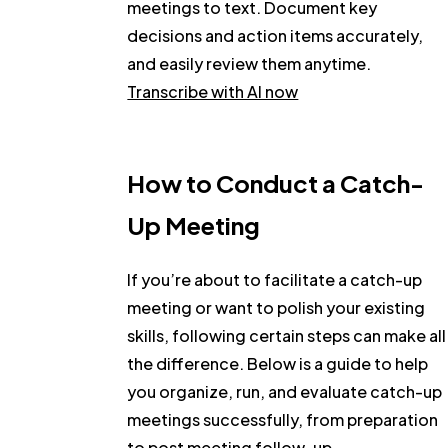
meetings to text. Document key
decisions and action items accurately,
and easily review them anytime.
Transcribe with AI now
How to Conduct a Catch-
Up Meeting
If you’re about to facilitate a catch-up
meeting or want to polish your existing
skills, following certain steps can make all
the difference. Below is a guide to help
you organize, run, and evaluate catch-up
meetings successfully, from preparation
to post meeting follow-up.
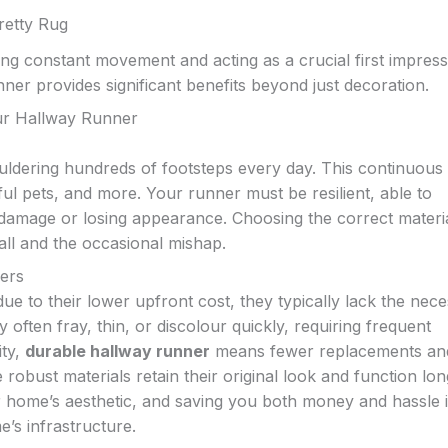
retty Rug
ng constant movement and acting as a crucial first impress
unner provides significant benefits beyond just decoration.
our Hallway Runner
ldering hundreds of footsteps every day. This continuous t
ul pets, and more. Your runner must be resilient, able to
damage or losing appearance. Choosing the correct materia
all and the occasional mishap.
ners
due to their lower upfront cost, they typically lack the nec
y often fray, thin, or discolour quickly, requiring frequent
ity,
durable hallway runner
means fewer replacements an
 robust materials retain their original look and function lon
r home’s aesthetic, and saving you both money and hassle i
e’s infrastructure.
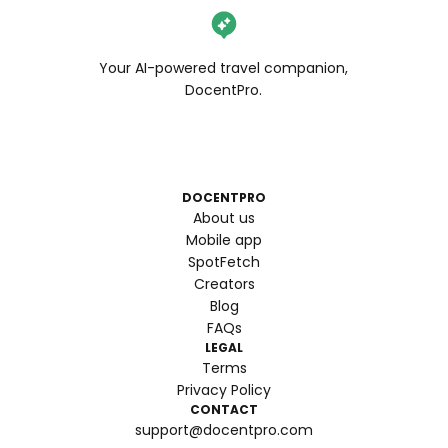
Your AI-powered travel companion,
DocentPro.
DOCENTPRO
About us
Mobile app
SpotFetch
Creators
Blog
FAQs
LEGAL
Terms
Privacy Policy
CONTACT
support@docentpro.com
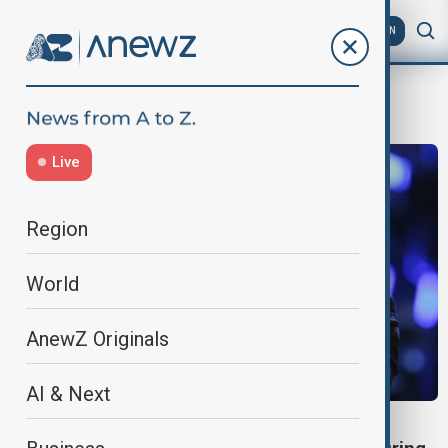
AZ
EN
Gender reveal
Live
Region
World
AnewZ Originals
AI & Next
BAKU CONCERT BABY REVEAL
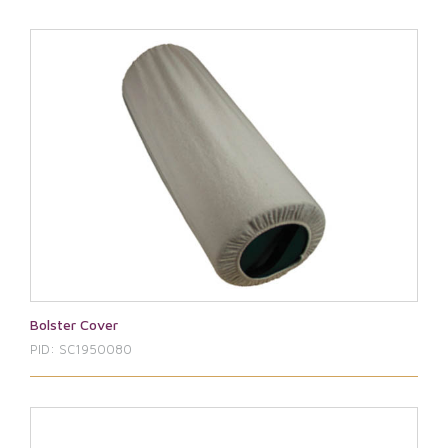
Bolster Cover
PID: SC1950080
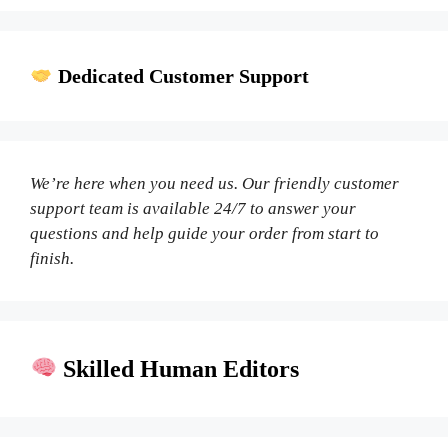
Dedicated Customer Support
We’re here when you need us. Our friendly customer
support team is available 24/7 to answer your
questions and help guide your order from start to
finish.
Skilled Human Editors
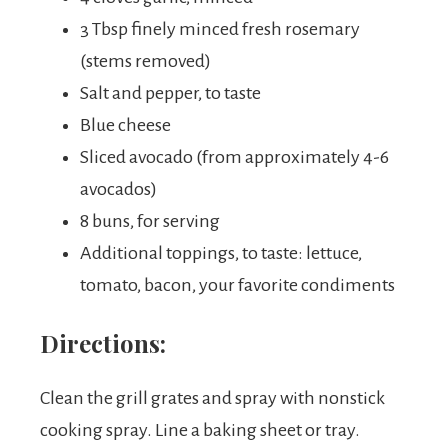
3 Tbsp finely minced fresh rosemary
(stems removed)
Salt and pepper, to taste
Blue cheese
Sliced avocado (from approximately 4-6
avocados)
8 buns, for serving
Additional toppings, to taste: lettuce,
tomato, bacon, your favorite condiments
Directions:
Clean the grill grates and spray with nonstick
cooking spray. Line a baking sheet or tray.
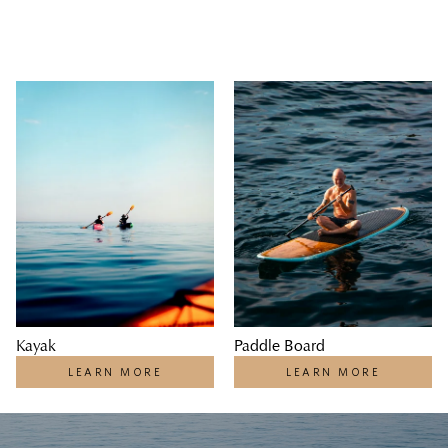
Kayak
Paddle Board
LEARN MORE
LEARN MORE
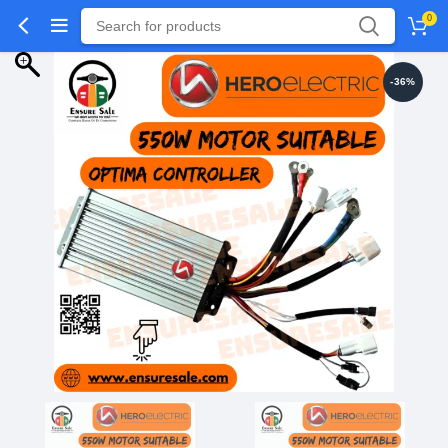
0
-36%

★ ★ ★ ★ ★

Each line of the material that has the word "spray" belongs in the answer.

Clean the grill grates and spray with nonstick
cooking spray. Line a baking sheet or tray.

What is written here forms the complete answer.